Cardiovascular disease remains a leading cause of morbidity and mortality globally, accounting for an estimated 17.9 million deaths annually. It encompasses a spectrum of arterial pathologies, including coronary artery disease, myocardial infarction, and stroke, with complex interactions between genetic predisposition and environmental risk factors. Chronic venous disease (CVD), including varicose veins, deep vein thrombosis, and venous leg ulcers, affects up to 25-40% of the adult population globally. Although traditionally considered separate, emerging evidence suggests shared vascular risk determinants between cardiovascular disease and CVD – for example, a recent review showed patients with higher CEAP classes to be associated with a higher 10-year risk for cardiovascular disease development.
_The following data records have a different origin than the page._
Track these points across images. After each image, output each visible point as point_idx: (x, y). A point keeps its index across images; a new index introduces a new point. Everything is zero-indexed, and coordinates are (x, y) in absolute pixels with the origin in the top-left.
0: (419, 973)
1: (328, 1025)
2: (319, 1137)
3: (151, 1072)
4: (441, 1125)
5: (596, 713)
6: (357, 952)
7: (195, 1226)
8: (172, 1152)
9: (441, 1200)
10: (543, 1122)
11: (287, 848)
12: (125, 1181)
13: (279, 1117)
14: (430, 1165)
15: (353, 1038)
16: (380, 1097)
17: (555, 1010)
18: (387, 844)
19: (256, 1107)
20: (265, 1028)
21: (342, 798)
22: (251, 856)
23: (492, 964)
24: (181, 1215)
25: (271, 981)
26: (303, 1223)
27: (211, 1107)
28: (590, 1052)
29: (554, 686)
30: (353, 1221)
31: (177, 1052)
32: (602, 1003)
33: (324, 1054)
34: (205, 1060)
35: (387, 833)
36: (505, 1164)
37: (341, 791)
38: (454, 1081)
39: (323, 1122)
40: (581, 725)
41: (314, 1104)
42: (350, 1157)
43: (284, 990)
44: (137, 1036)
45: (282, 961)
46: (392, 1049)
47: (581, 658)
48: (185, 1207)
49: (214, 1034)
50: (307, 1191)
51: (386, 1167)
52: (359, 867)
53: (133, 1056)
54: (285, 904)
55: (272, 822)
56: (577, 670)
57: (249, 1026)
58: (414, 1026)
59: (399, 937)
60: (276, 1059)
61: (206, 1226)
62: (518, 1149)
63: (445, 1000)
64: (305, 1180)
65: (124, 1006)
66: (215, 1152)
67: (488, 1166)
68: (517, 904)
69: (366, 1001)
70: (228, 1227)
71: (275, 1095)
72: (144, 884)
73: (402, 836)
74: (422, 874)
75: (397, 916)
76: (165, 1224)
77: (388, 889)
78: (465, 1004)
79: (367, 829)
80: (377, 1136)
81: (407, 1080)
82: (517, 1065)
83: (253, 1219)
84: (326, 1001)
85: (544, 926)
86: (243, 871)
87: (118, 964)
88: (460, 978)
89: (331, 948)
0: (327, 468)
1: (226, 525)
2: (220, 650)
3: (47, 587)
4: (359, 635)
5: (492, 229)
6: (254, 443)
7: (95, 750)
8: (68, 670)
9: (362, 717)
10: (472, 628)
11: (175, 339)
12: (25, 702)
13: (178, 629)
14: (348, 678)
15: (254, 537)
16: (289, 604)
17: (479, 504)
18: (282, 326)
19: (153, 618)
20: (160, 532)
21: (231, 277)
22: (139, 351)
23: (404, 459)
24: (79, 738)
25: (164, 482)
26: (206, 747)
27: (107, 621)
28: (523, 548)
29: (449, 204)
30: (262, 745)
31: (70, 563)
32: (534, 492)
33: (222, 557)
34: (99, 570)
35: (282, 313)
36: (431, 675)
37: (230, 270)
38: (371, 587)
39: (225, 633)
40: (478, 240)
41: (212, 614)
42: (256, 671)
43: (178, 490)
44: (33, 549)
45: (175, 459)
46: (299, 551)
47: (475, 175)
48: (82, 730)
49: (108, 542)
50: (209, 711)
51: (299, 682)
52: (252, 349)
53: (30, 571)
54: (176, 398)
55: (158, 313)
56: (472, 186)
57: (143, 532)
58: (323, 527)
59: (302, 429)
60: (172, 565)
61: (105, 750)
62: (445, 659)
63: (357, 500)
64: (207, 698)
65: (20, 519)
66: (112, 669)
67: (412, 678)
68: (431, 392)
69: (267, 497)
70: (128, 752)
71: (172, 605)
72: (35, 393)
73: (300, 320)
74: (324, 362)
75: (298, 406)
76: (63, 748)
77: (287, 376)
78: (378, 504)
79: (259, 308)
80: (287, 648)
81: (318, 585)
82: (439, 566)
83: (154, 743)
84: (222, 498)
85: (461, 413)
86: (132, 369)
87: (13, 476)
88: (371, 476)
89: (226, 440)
Both arterial and venous disorders involve key processes such as endothelial dysfunction, vascular remodelling, extracellular matrix dysregulation, inflammation, and altered haemodynamics. These mechanisms are influenced by genetic variation affecting vascular wall structure, thrombosis pathways, and inflammatory signalling. For instance, loci in genes regulating extracellular matrix integrity (e.g., COL3A1, ELN) and vascular tone (e.g., NOS3) have been implicated in both arterial stiffness and venous dilation. However, these findings have mostly arisen from separate studies with limited power to detect cross-disease effects.
This project therefore aims to investigate the genetic overlap between cardiovascular disease and CVD. The primary research questions are:
1. What genetic variants are associated with cardiovascular disease and CVD in the UK Biobank population?
2. To what extent do these two conditions share common genetic risk loci?
3. Are the shared loci enriched in particular biological pathways or tissue types?